── Exercise material ──

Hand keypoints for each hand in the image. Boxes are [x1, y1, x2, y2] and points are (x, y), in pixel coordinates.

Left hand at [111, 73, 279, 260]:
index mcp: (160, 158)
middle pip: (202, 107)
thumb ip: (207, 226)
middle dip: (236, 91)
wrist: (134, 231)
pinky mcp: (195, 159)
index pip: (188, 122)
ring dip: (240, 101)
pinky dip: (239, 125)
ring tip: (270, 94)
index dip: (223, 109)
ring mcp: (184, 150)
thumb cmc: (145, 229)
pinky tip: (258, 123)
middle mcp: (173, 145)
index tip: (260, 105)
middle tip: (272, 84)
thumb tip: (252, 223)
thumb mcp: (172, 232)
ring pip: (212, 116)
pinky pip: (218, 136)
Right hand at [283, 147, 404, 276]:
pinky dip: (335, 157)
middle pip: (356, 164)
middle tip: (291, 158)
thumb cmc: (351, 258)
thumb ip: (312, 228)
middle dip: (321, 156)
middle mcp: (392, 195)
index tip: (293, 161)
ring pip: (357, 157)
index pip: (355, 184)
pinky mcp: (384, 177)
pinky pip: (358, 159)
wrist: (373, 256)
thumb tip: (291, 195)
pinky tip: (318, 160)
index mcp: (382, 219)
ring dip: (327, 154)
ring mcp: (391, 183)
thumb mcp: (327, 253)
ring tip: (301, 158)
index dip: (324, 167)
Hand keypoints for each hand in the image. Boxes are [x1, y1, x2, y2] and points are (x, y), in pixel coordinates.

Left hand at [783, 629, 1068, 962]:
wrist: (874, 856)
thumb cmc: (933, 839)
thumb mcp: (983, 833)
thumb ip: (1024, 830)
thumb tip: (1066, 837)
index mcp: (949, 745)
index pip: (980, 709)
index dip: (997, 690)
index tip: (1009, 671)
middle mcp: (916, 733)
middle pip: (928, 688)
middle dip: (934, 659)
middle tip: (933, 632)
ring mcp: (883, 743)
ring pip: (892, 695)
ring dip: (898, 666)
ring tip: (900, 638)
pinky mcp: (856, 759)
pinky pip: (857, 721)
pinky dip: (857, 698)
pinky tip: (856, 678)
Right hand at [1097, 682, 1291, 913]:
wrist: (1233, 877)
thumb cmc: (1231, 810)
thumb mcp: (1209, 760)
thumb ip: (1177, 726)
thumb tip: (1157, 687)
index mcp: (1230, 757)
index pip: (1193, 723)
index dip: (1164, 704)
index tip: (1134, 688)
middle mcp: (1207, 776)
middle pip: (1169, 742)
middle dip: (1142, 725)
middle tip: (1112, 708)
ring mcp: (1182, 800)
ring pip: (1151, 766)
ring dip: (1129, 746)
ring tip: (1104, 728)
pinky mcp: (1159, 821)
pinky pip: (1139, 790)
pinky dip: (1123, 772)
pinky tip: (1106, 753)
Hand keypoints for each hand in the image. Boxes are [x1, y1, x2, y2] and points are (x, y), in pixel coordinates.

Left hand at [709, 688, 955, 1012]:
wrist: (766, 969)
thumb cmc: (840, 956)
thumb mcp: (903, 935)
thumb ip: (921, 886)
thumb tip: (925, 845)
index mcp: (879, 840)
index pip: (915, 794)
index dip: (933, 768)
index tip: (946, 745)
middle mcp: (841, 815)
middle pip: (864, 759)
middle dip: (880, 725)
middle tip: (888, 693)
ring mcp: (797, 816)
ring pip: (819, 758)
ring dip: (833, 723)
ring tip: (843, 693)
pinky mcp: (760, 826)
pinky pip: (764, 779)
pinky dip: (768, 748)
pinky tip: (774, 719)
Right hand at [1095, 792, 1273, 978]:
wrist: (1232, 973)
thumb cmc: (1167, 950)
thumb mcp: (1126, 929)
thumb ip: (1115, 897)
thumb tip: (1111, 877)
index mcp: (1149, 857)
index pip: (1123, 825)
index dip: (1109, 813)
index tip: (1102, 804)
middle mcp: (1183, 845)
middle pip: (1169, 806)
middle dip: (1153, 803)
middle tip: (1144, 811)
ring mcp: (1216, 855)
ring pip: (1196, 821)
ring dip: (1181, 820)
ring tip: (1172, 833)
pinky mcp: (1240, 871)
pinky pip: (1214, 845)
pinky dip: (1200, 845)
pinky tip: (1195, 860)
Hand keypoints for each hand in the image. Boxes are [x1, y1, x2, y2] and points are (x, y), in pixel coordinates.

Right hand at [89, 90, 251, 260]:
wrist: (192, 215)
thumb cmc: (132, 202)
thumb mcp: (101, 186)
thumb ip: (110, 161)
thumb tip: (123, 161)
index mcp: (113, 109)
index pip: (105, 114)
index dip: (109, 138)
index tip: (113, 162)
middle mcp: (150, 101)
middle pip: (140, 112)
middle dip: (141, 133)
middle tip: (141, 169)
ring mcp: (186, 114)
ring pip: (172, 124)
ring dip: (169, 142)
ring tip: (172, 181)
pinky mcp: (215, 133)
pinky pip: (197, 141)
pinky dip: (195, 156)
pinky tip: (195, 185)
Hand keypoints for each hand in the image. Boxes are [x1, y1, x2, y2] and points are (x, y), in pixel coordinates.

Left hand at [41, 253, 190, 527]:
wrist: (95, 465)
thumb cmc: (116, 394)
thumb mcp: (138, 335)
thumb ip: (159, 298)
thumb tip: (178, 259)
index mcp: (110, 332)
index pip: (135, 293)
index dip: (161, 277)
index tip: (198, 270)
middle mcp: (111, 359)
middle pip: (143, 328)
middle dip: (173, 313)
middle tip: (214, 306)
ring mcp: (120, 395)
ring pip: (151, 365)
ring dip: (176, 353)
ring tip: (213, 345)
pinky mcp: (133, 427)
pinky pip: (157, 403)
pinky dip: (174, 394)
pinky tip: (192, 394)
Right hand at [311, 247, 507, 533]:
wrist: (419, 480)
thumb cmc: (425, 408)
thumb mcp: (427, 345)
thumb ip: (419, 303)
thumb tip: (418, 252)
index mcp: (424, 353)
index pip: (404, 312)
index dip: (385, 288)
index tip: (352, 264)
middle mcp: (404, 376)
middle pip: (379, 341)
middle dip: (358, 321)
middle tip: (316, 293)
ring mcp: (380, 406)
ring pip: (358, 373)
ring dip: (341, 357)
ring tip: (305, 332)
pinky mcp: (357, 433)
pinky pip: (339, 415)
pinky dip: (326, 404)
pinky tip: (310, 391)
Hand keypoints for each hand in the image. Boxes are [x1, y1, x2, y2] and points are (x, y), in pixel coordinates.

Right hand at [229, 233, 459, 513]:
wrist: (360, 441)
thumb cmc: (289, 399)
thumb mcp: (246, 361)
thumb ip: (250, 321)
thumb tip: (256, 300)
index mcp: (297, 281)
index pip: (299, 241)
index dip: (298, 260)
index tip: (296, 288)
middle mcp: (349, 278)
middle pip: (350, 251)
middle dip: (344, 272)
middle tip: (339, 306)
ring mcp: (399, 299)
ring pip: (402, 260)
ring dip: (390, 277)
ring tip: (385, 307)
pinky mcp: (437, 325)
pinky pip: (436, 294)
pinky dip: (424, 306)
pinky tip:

───

Every line must be copied exactly as it stands above.

Hand keypoints for each hand in the image. Boxes are [x1, y1, x2, y2] and points are (x, y), in pixel coordinates.

Left hand at [111, 73, 279, 260]:
index mcp: (160, 158)
middle pip: (202, 107)
thumb ip: (207, 226)
middle dip: (236, 91)
wrist: (134, 231)
pinky mcp: (195, 159)
index pip: (188, 122)
ring dip: (240, 101)
pinky dip: (239, 125)
ring tip: (270, 94)
index dip: (223, 109)
ring mcp: (184, 150)
thumb cmc: (145, 229)
pinky tip: (258, 123)
middle mcp: (173, 145)
index tip: (260, 105)
middle tip: (272, 84)
thumb tip: (252, 223)
thumb mcp: (172, 232)
ring pip: (212, 116)
pinky pip: (218, 136)
Right hand at [283, 147, 404, 276]:
pinky dip: (335, 157)
middle pip: (356, 164)
middle tip: (291, 158)
thumb cmc: (351, 258)
thumb ip: (312, 228)
middle dip: (321, 156)
middle mcp: (392, 195)
index tip: (293, 161)
ring pip: (357, 157)
index pip: (355, 184)
pinky mcp: (384, 177)
pinky pip: (358, 159)
wrist: (373, 256)
thumb tip: (291, 195)
pinky tip: (318, 160)
index mcp: (382, 219)
ring dip: (327, 154)
ring mcp: (391, 183)
thumb mcp: (327, 253)
ring tip: (301, 158)
index dip: (324, 167)
Hand keypoints for each hand in the image. Boxes are [x1, y1, x2, y2] and points are (x, y), in pixel coordinates.

Left hand at [783, 629, 1068, 962]:
wrist: (874, 856)
thumb cmc: (933, 839)
thumb mcp: (983, 833)
thumb ip: (1024, 830)
thumb tip: (1066, 837)
index mcp: (949, 745)
index pip: (980, 709)
index dip: (997, 690)
index tip: (1009, 671)
middle mcp: (916, 733)
middle pip: (928, 688)
middle dip: (934, 659)
middle tip: (933, 632)
ring mcp: (883, 743)
ring pip: (892, 695)
ring dip: (898, 666)
ring tip: (900, 638)
pinky mcp: (856, 759)
pinky pip: (857, 721)
pinky dip: (857, 698)
pinky tip: (856, 678)
Right hand at [1097, 682, 1291, 913]:
wrist: (1233, 877)
thumb cmc: (1231, 810)
thumb mcp: (1209, 760)
thumb ip: (1177, 726)
thumb tip: (1157, 687)
index mcp: (1230, 757)
index pip: (1193, 723)
index dip: (1164, 704)
index tip: (1134, 688)
middle mcp: (1207, 776)
middle pip: (1169, 742)
middle dip: (1142, 725)
middle tip: (1112, 708)
ring mcp: (1182, 800)
ring pip: (1151, 766)
ring dip: (1129, 746)
ring tip: (1104, 728)
pinky mcp: (1159, 821)
pinky pip: (1139, 790)
pinky dip: (1123, 772)
pinky tip: (1106, 753)
Hand keypoints for each hand in the image. Boxes are [x1, y1, x2, y2] and points are (x, y), in pixel coordinates.

Left hand at [709, 688, 955, 1012]:
wrist: (766, 969)
thumb cmc: (840, 956)
thumb mcp: (903, 935)
thumb ip: (921, 886)
thumb tip: (925, 845)
index mcp: (879, 840)
index pip: (915, 794)
index dip: (933, 768)
index tip: (946, 745)
middle mcp: (841, 815)
middle pip: (864, 759)
middle dip: (880, 725)
middle tip: (888, 693)
ring mcp: (797, 816)
ring pip: (819, 758)
ring dip: (833, 723)
ring tip: (843, 693)
pinky mcp: (760, 826)
pinky pip: (764, 779)
pinky dip: (768, 748)
pinky tip: (774, 719)
Right hand at [1095, 792, 1273, 978]:
wrist: (1232, 973)
thumb cmc: (1167, 950)
thumb mcp: (1126, 929)
thumb ip: (1115, 897)
thumb tip: (1111, 877)
index mcp: (1149, 857)
index pip: (1123, 825)
index dip: (1109, 813)
index tip: (1102, 804)
middle mcp: (1183, 845)
middle pip: (1169, 806)
middle dip: (1153, 803)
middle tip: (1144, 811)
ring mcp: (1216, 855)
ring pip: (1196, 821)
ring dip: (1181, 820)
ring tip: (1172, 833)
pinky mcp: (1240, 871)
pinky pip: (1214, 845)
pinky dip: (1200, 845)
pinky tip: (1195, 860)
Hand keypoints for each hand in the image. Boxes are [x1, y1, x2, y2] and points are (x, y), in pixel coordinates.

Right hand at [89, 90, 251, 260]:
wrist: (192, 215)
thumb cmc: (132, 202)
thumb mcp: (101, 186)
thumb ip: (110, 161)
thumb tip: (123, 161)
index mcp: (113, 109)
index pip: (105, 114)
index dip: (109, 138)
index tip: (113, 162)
middle mcp: (150, 101)
middle pip: (140, 112)
middle dip: (141, 133)
middle tip: (141, 169)
ring mcp: (186, 114)
ring pip: (172, 124)
ring dip: (169, 142)
ring tip: (172, 181)
pinky mcp: (215, 133)
pinky pip: (197, 141)
pinky dip: (195, 156)
pinky tip: (195, 185)
Hand keypoints for each hand in the image. Boxes are [x1, y1, x2, y2] and points are (x, y), in pixel coordinates.

Left hand at [41, 253, 190, 527]:
wrist: (95, 465)
thumb cmc: (116, 394)
thumb mcp: (138, 335)
thumb ip: (159, 298)
thumb tip: (178, 259)
index mcp: (110, 332)
index pip: (135, 293)
index dip: (161, 277)
index tip: (198, 270)
middle mcp: (111, 359)
middle pip: (143, 328)
middle dip: (173, 313)
middle tip: (214, 306)
ring mcp: (120, 395)
ring pip: (151, 365)
ring dip: (176, 353)
ring tip: (213, 345)
pinky mcp: (133, 427)
pinky pip: (157, 403)
pinky dip: (174, 394)
pinky tip: (192, 394)
Right hand at [311, 247, 507, 533]:
wrist: (419, 480)
thumb cmc: (425, 408)
thumb mcp: (427, 345)
thumb ip: (419, 303)
thumb tip: (418, 252)
index mcp: (424, 353)
index pip: (404, 312)
index dip: (385, 288)
index tip: (352, 264)
middle mcp: (404, 376)
middle pip: (379, 341)
middle dip: (358, 321)
middle tip: (316, 293)
ring mcp: (380, 406)
ring pip: (358, 373)
ring dip: (341, 357)
ring tip: (305, 332)
pinky mcp: (357, 433)
pinky pip: (339, 415)
pinky dip: (326, 404)
pinky tip: (310, 391)
Hand keypoints for each hand in the image. Boxes are [x1, y1, x2, y2] and points are (x, y), in pixel coordinates.

Right hand at [229, 233, 459, 513]:
wrist: (360, 441)
thumb cmc: (289, 399)
thumb mcp: (246, 361)
thumb ip: (250, 321)
thumb tip: (256, 300)
index mcp: (297, 281)
index pip: (299, 241)
index dip: (298, 260)
index tip: (296, 288)
middle mcp: (349, 278)
middle pip: (350, 251)
middle dip: (344, 272)
middle tip: (339, 306)
ring mcp: (399, 299)
ring pip: (402, 260)
ring dip: (390, 277)
ring tip: (385, 307)
pinky mcp: (437, 325)
pinky pip: (436, 294)
pinky dip: (424, 306)
pinky tip:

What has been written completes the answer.